CELL at the Little Angel Theatre

After being diagnosed with Motor Neurone Disease, Ted goes on the trip of a lifetime… and so does his pet fish. Humorous, heart-warming and uplifting, CELL features charming puppetry, physical theatre and an original musical score to tell the story of one man’s final adventure.

Nominated for a Peter Brook Awards 2014, CELL is the outcome of a new collaboration between two of the most exciting young companies in the UK. The production was initially created as a collaboration between Smoking Apples and Little Cauliflower. In 2015, Dogfish Theatre replaced Little Cauliflower as a producing partner. 


The message of the play is that people live with MND rather than simply die from it. I hope Smoking Apples and Little Cauliflower Theatre have a chance to fully develop the living which their central character does with the condition. At the Little Angel Theatre.

Little Angel’s Hatch 2013 Festival is a showcase of work-in-progress performances by new and established puppetry performers and companies. The two companies in the mini-festival I viewed were Smoking Apples and Little Cauliflower Theatre, who combine to stage CELL, the story of a man who goes from being diagnosed with Motor Neuron Disease to becoming wheelchair-bound. Like the most famous MND sufferer, Stephen Hawking, he comes to rely on a computer-generated voice. That voice is effectively the narrator of the show.

The production is an apt subject for a drama using the art of hand-held puppets. The distinction between the human movement seen in the energy and craft of the puppeteers makes each movement by the puppet seem extraordinary. The contrast seems even sharper as I watch the characterisation of a man incrementally becoming less able to move. I note the beautifully contracted puppet as a fitting representation of “everyman”.

Awareness-raising theatre can easily deteriorate into didacticism. Thankfully in CELL the talent and intelligence of co-creators Matthew Lloyd, Molly Freeman, William Aubrey-Jones and Carly Mc Connell avoids the problem. This is mostly because they focus on imaginatively solving how the central character of their drama comes to live with MND. Again, this too might have succumbed to banality except that in choosing to show the quirkiness of a lone man living with his goldfish, the audience is able to watch everyday things slightly off-centre. Turning the life of the goldfish into a metaphor itself, the audience uneasily comes to understand the limits of experience on all of us.
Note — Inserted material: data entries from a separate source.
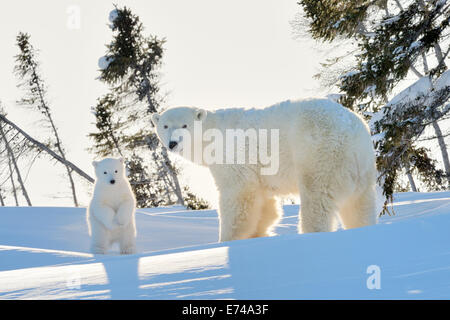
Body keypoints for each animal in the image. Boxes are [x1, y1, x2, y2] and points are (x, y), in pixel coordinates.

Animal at [151, 99, 376, 241]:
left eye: (185, 125)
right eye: (165, 126)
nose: (172, 143)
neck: (213, 134)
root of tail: (353, 134)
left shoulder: (234, 158)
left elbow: (238, 195)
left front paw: (226, 239)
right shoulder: (260, 173)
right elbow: (264, 203)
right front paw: (259, 234)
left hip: (319, 154)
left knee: (316, 198)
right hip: (361, 168)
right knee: (359, 205)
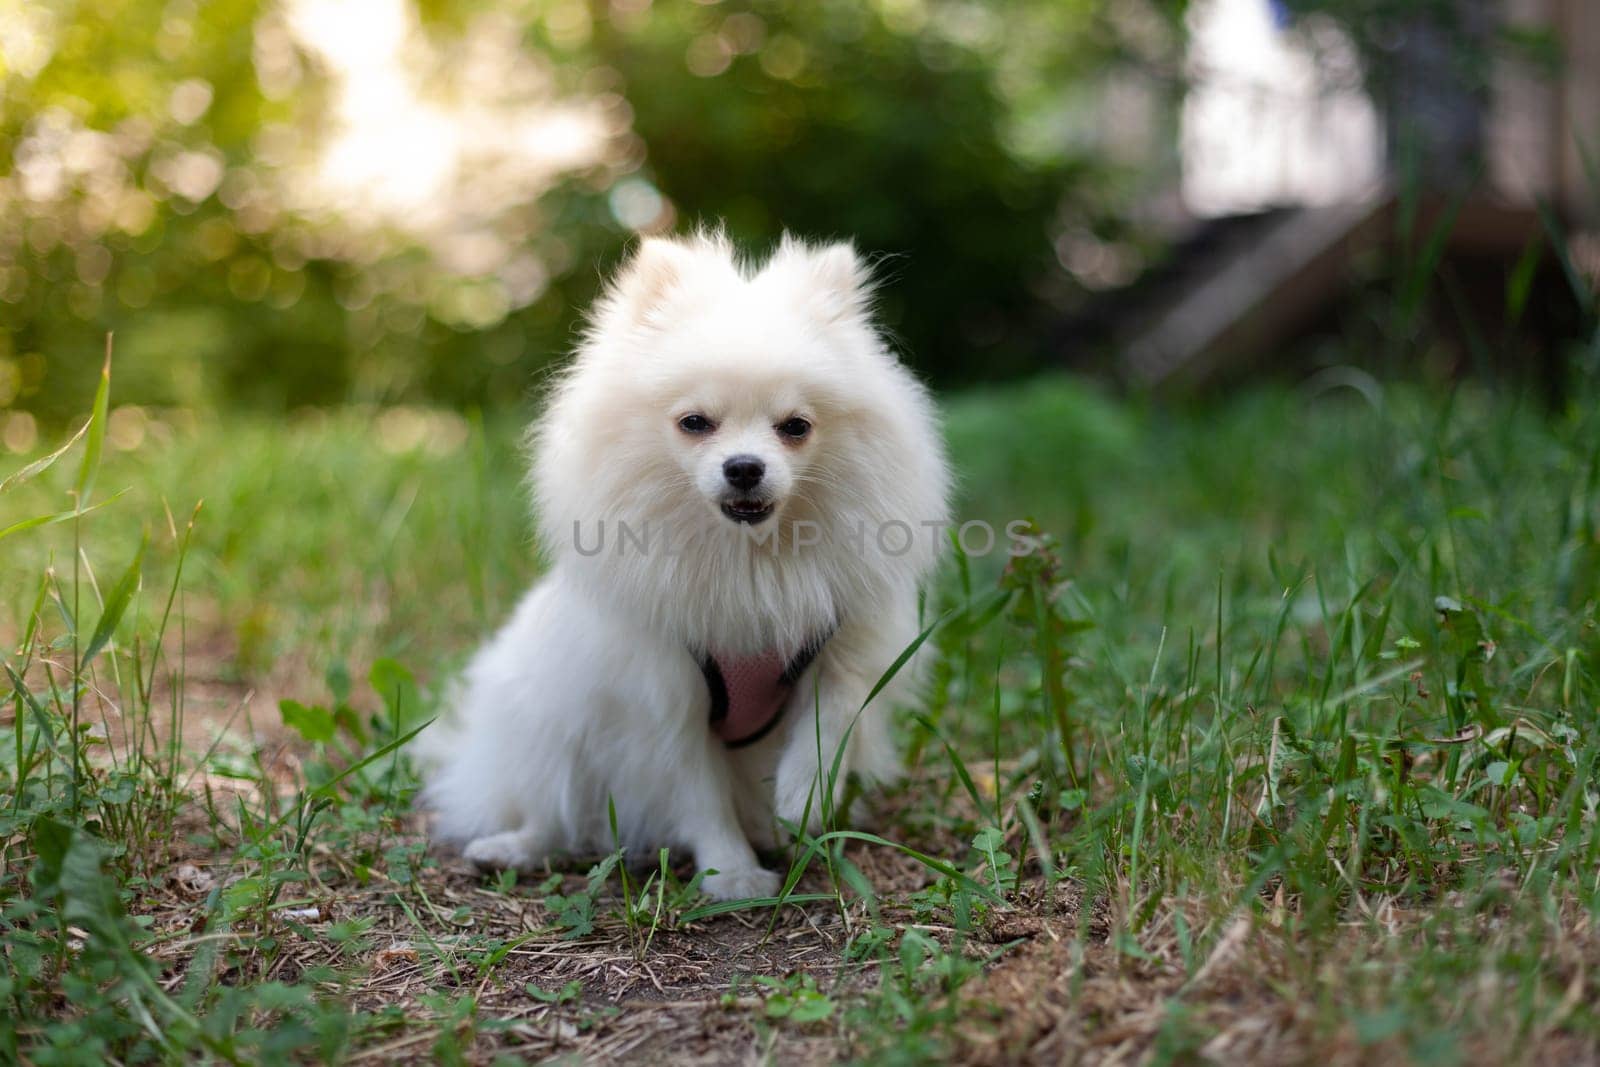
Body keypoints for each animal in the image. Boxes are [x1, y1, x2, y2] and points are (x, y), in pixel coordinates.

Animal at [425, 231, 947, 902]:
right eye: (695, 423)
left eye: (796, 427)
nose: (745, 466)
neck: (749, 559)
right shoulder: (665, 697)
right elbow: (701, 796)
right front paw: (733, 874)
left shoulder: (845, 649)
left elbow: (829, 725)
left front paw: (801, 799)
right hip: (547, 717)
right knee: (555, 812)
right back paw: (510, 847)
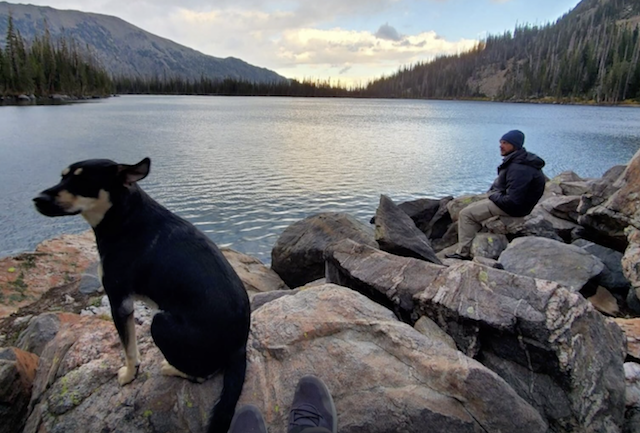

The arrangement of the story shows the man living between his hobby of trainspotting, his home with the goldfish and his dealings with doctors and hospitals. This is effectively done with probing beams of light and the use of shadow puppetry upstage. Then comes a voyage on the Eurostar which takes the narrative to another level. The use of music and lighting is strongly suggestive of a man eking all that he can out of life.

This is not to say that this isn’t a work-in-progress: there’s more to be done on building the narrative and characterising the central figure and other roles in the drama. In particular, I believe that there’s more to be done in showing the progression of MND. The differentiation from first diagnosis to wheelchair seemed to me seemed still too generalised. If anything, like the computerised voice, the final grip of MND seems too uncontested.

Similarly, the events in and between the three locations which the character visits on his Eurostar journey seems very static and time-filling instead of revealing why the character chose to go on the voyage: was it a quest or just a holiday? Its purpose wasn’t clear and only a vague causality is implied between “living with MND” and “going abroad”. Nor does the drama seem to take into account that mobility is so much riskier when not in your usual habitat: why wasn’t this the case for central character in CELL?

I appreciate from the notes written online in the production’s rehearsal journal that the development of the second puppet is still very embryonic, but again dealing with essential motivation did not seem present. It took me some time to understand that the second character was not just another man who was meant to be a “healthy” body, reflecting back to the central figure his desire to be well again.

Nonetheless, this is potentially a very engaging and worthwhile drama of a life embraced by the challenged with motor neurone disease. The final message of the play emphasises that the best course of action is to see yourself living with MND rather than dying from it. If that is the case, then I hope Smoking Apples and Little Cauliflower Theatre have a chance to further develop the living which their central character does with the condition.